> WORK ITEM:
In the TCP_Client walkthrough, which message does the client send to the server to close data transmission from client to server during the first wave?

> SELECTED PASSAGE:
###
1 Introduction 

In this era of smart hardware and the Internet of Things, MicroPython and Raspberry Pi PICO are leading the new trend of embedded development with their unique advantages. MicroPython, as a streamlined and optimized Python 3 language, provides efficient development and easy debugging for microcontrollers and embedded devices.

 When we combine it with the WIZnet W5100S/W5500 network module, the development potential of MicroPython and Raspberry Pi PICO is further amplified. Both modules have built-in TCP/IP protocol stacks, making it easier to implement network connections on embedded devices. Whether it is data transmission, remote control, or building IoT applications, they provide powerful support.

 In this chapter, we will take WIZnet W5100S as an example and use MicroPython development method to perform TCP_Client parsing example.

2 Related network information

2.1 Protocol Introduction

TCP_Client is a client of a network protocol, typically used to establish reliable data connections between devices or applications. It establishes a connection with the remote server through the TCP/IP protocol and sends request information. After receiving the request information, the server provides services on the corresponding port and returns a response. After TCP_Client parses the response information, it can process it accordingly.

 TCP_Client is usually used for data interaction between devices and servers, and is one of the most commonly used networking communication methods. It has the concept of connection and disconnection, thus ensuring reliable exchange of data.

2.2 TCP_Client working steps

During the three-way handshake:

First handshake: The client sends a TCP message with the SYN flag to the server and waits for confirmation from the server.

Second handshake: After the server receives the SYN message, it will send a TCP message with SYN and ACK flags to the client, and at the same time initialize a sequence number for itself, and the confirmation number is set to the sequence number of the SYN message received from the client. Add 1 and wait for confirmation from the client.

Third handshake: After receiving the message with the SYN and ACK flags sent by the server, the client sends a TCP message with the ACK flag to the server. The confirmation number is set to the sequence number of the SYN message received from the server plus 1. Set its own serial number to the serial number of the SYN message received from the server plus 1, enter the ESTABLISHED state, and complete the three-way handshake.

Data exchange is possible if the connection is successful.

During the four waves:

The first wave: the client sends a FIN message to the server to close the data transmission from the client to the server.

The second wave: After receiving the FIN message, the server sends a TCP message with the ACK flag to the client. The confirmation number is set to the sequence number of the client's FIN message plus 1.
###
> INFORMATION SHOWN:
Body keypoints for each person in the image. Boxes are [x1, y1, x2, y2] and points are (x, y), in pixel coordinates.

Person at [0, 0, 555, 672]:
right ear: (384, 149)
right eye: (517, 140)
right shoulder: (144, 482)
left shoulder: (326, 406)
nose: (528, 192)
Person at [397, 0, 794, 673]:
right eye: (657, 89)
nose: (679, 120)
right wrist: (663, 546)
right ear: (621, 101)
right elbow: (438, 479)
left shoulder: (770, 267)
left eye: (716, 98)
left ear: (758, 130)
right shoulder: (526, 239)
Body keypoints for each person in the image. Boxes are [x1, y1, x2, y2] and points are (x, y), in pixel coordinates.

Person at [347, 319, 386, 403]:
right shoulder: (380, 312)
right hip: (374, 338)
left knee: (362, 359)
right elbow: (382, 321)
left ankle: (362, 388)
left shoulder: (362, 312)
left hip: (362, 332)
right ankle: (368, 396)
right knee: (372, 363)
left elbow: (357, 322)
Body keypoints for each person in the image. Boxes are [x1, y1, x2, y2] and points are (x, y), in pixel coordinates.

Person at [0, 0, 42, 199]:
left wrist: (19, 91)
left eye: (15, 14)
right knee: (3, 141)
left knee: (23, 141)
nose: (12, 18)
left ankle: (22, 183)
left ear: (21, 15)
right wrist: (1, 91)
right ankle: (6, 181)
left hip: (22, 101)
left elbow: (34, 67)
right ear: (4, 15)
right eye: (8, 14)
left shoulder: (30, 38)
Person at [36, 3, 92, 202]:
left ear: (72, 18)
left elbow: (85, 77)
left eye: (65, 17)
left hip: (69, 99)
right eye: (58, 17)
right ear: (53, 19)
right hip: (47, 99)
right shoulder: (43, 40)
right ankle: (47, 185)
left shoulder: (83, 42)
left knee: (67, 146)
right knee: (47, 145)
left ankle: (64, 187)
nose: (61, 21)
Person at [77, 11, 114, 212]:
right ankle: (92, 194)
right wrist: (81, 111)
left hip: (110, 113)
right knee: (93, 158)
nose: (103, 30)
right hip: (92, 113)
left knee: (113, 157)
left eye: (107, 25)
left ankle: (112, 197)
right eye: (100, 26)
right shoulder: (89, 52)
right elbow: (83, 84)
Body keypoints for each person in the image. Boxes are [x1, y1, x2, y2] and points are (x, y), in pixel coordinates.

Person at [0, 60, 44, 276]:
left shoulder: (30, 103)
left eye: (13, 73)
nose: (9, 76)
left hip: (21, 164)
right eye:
###
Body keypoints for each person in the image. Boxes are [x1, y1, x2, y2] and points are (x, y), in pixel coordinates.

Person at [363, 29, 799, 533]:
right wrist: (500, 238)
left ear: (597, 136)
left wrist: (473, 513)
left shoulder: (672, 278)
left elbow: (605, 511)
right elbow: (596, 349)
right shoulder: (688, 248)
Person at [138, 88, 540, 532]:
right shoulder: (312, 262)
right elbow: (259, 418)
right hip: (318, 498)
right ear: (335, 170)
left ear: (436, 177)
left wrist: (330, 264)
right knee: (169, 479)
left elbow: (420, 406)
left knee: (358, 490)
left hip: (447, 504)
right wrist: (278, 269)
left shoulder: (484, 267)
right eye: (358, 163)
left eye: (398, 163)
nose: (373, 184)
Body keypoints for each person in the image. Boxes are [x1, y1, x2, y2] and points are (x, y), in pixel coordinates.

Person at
###
> SOLVED PROBLEM:
A FIN message.